Problem statement: Could you copy, character for character, the lines of the listing below from the line with "scientific name: Coryphella nobilis" up to and including the line with "family: Cerionidae", and nothing else?
────────────────────────────────────────
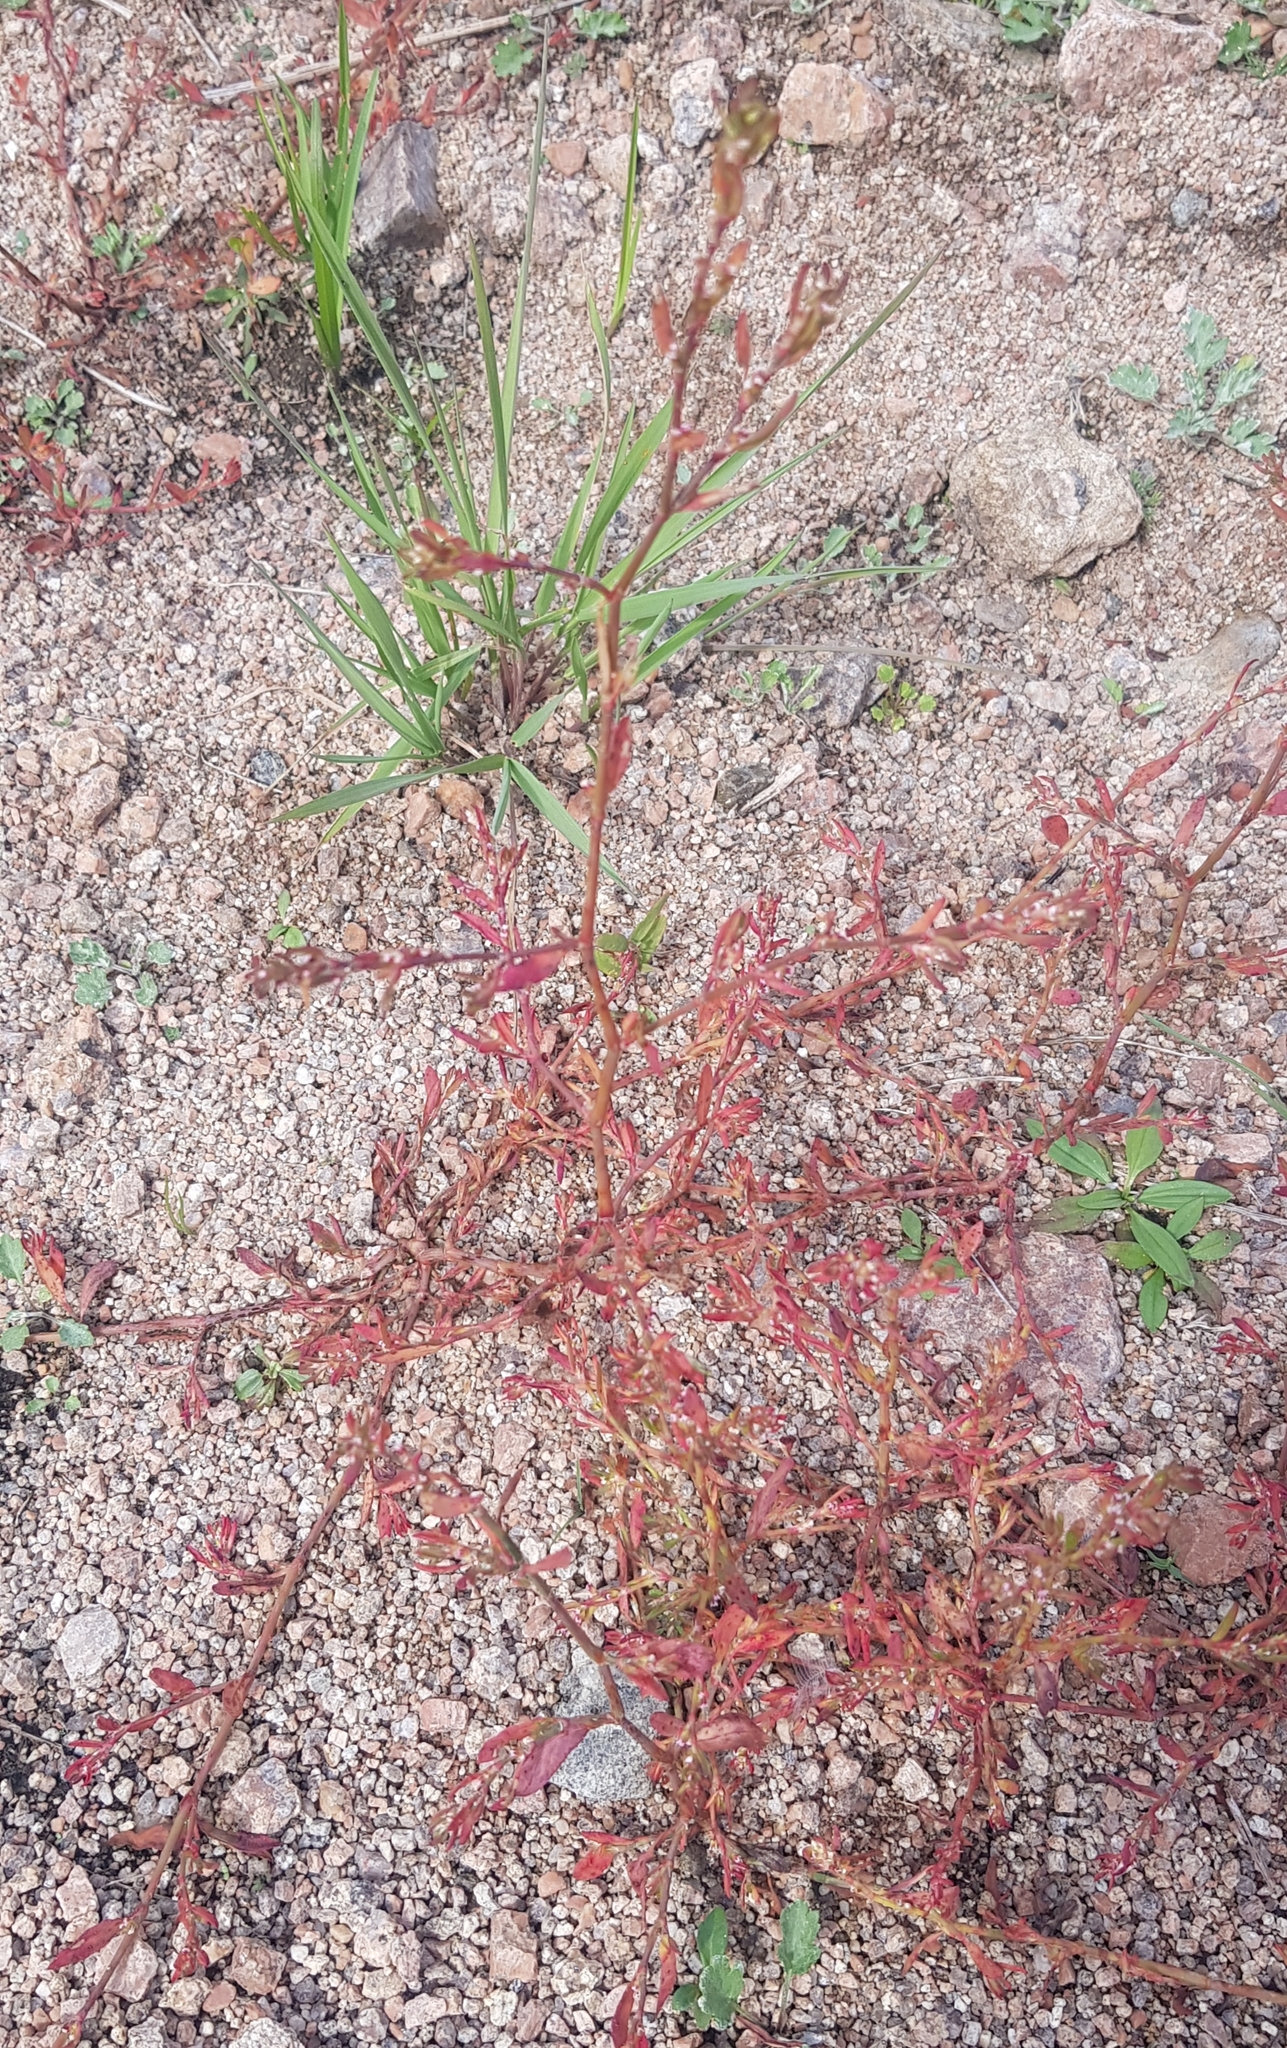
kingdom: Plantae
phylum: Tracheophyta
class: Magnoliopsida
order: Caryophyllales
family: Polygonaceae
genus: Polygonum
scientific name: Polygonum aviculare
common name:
────────────────────────────────────────
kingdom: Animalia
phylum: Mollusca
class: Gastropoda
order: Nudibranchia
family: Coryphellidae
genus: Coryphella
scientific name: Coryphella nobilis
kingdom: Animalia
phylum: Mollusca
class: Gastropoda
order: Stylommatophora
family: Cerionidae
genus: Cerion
────────────────────────────────────────
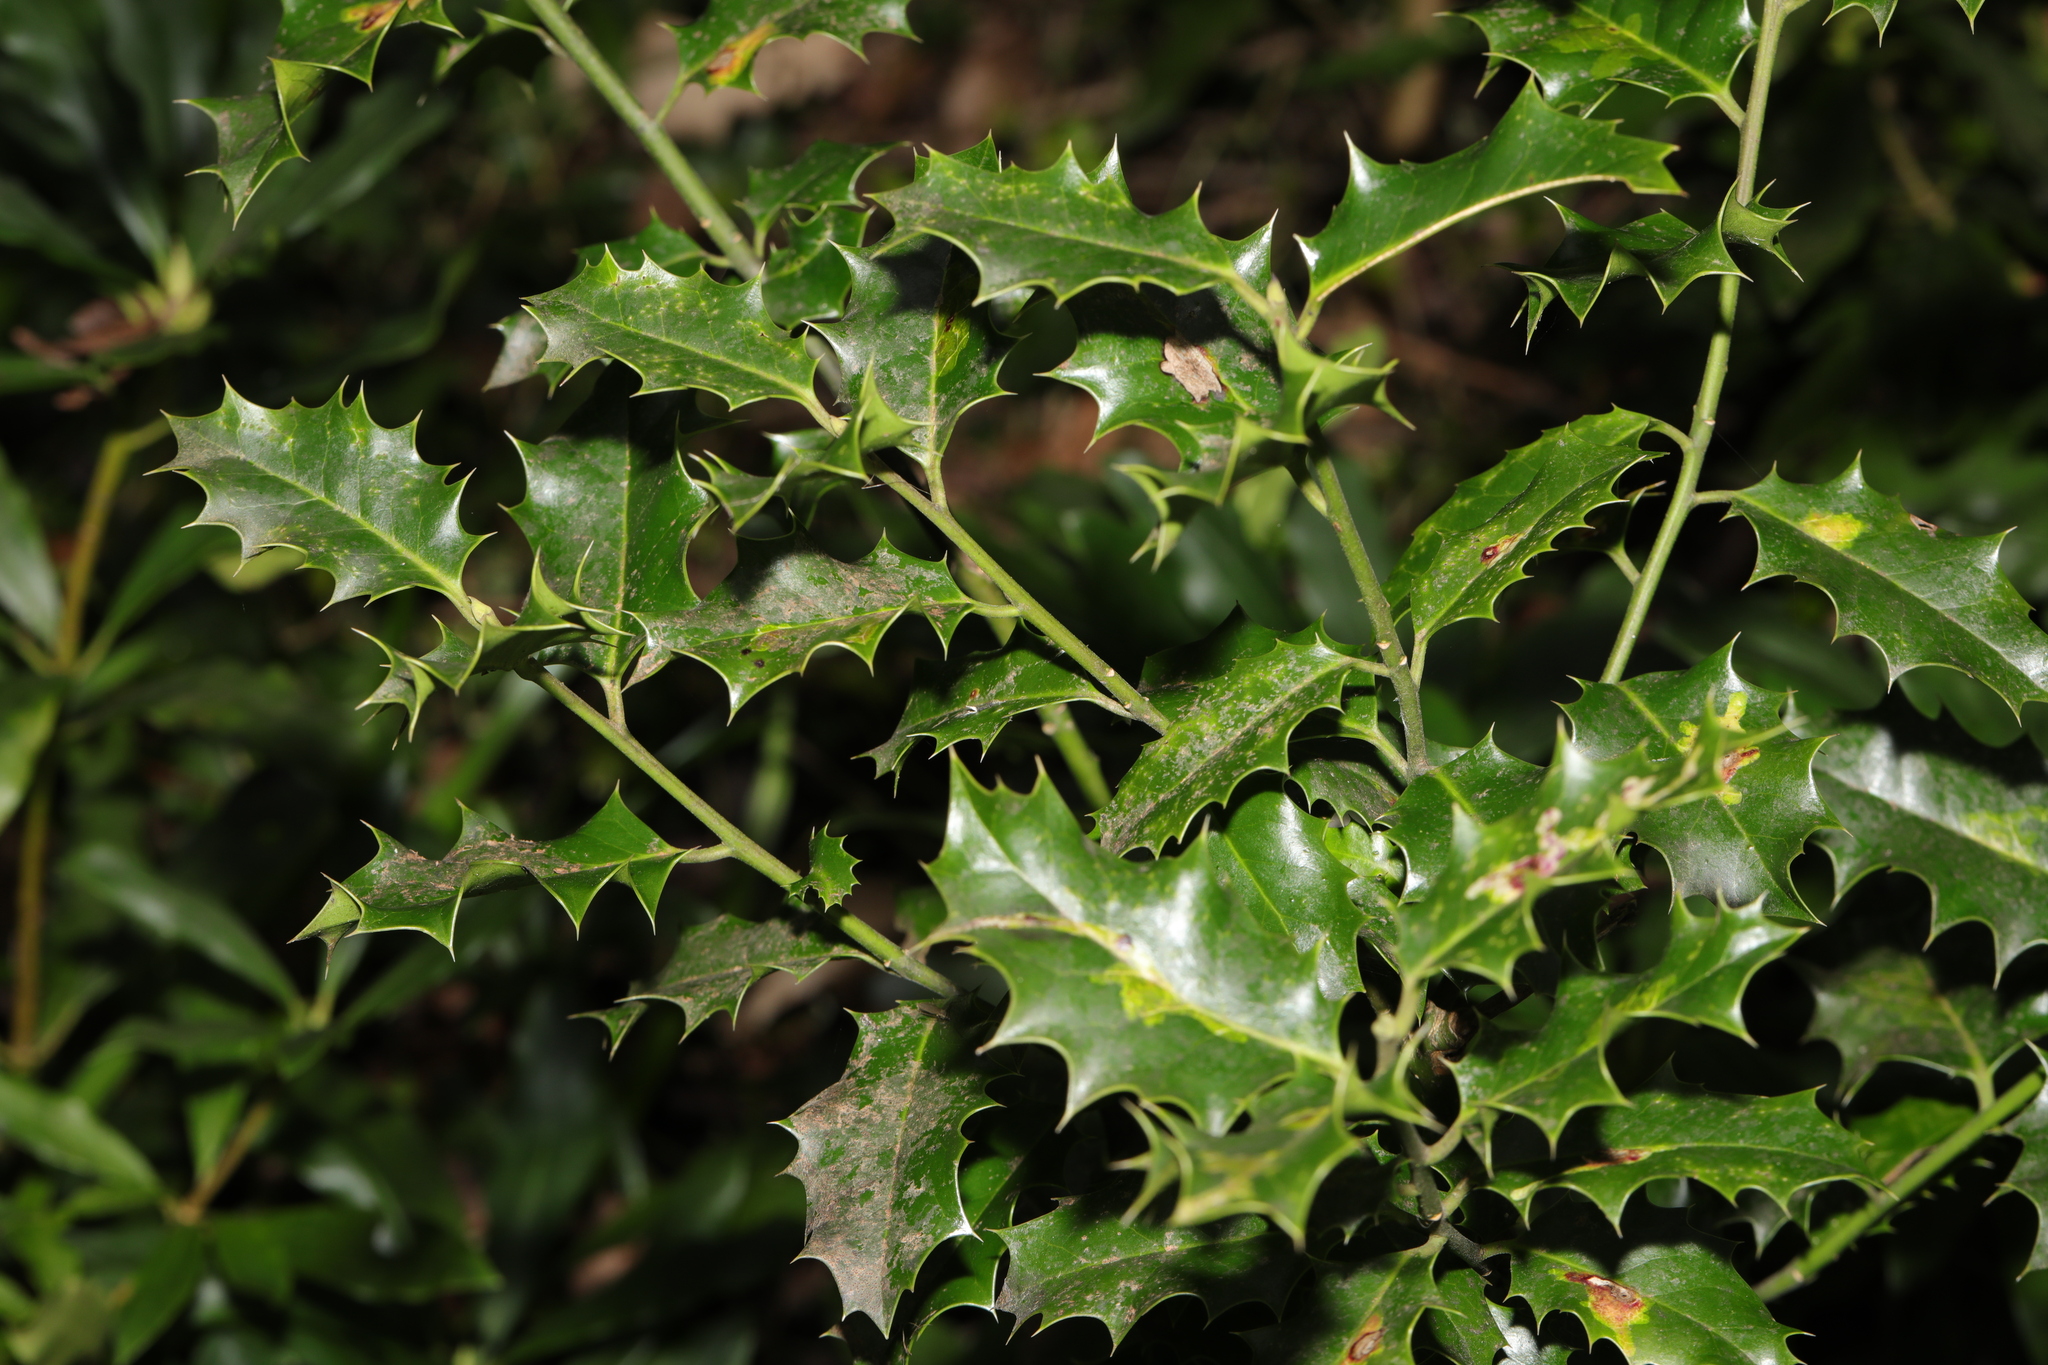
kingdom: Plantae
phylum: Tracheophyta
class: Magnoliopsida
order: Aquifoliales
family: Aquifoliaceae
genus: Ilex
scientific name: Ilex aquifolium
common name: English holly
────────────────────────────────────────
Reply to the task:
scientific name: Coryphella nobilis
kingdom: Animalia
phylum: Mollusca
class: Gastropoda
order: Stylommatophora
family: Cerionidae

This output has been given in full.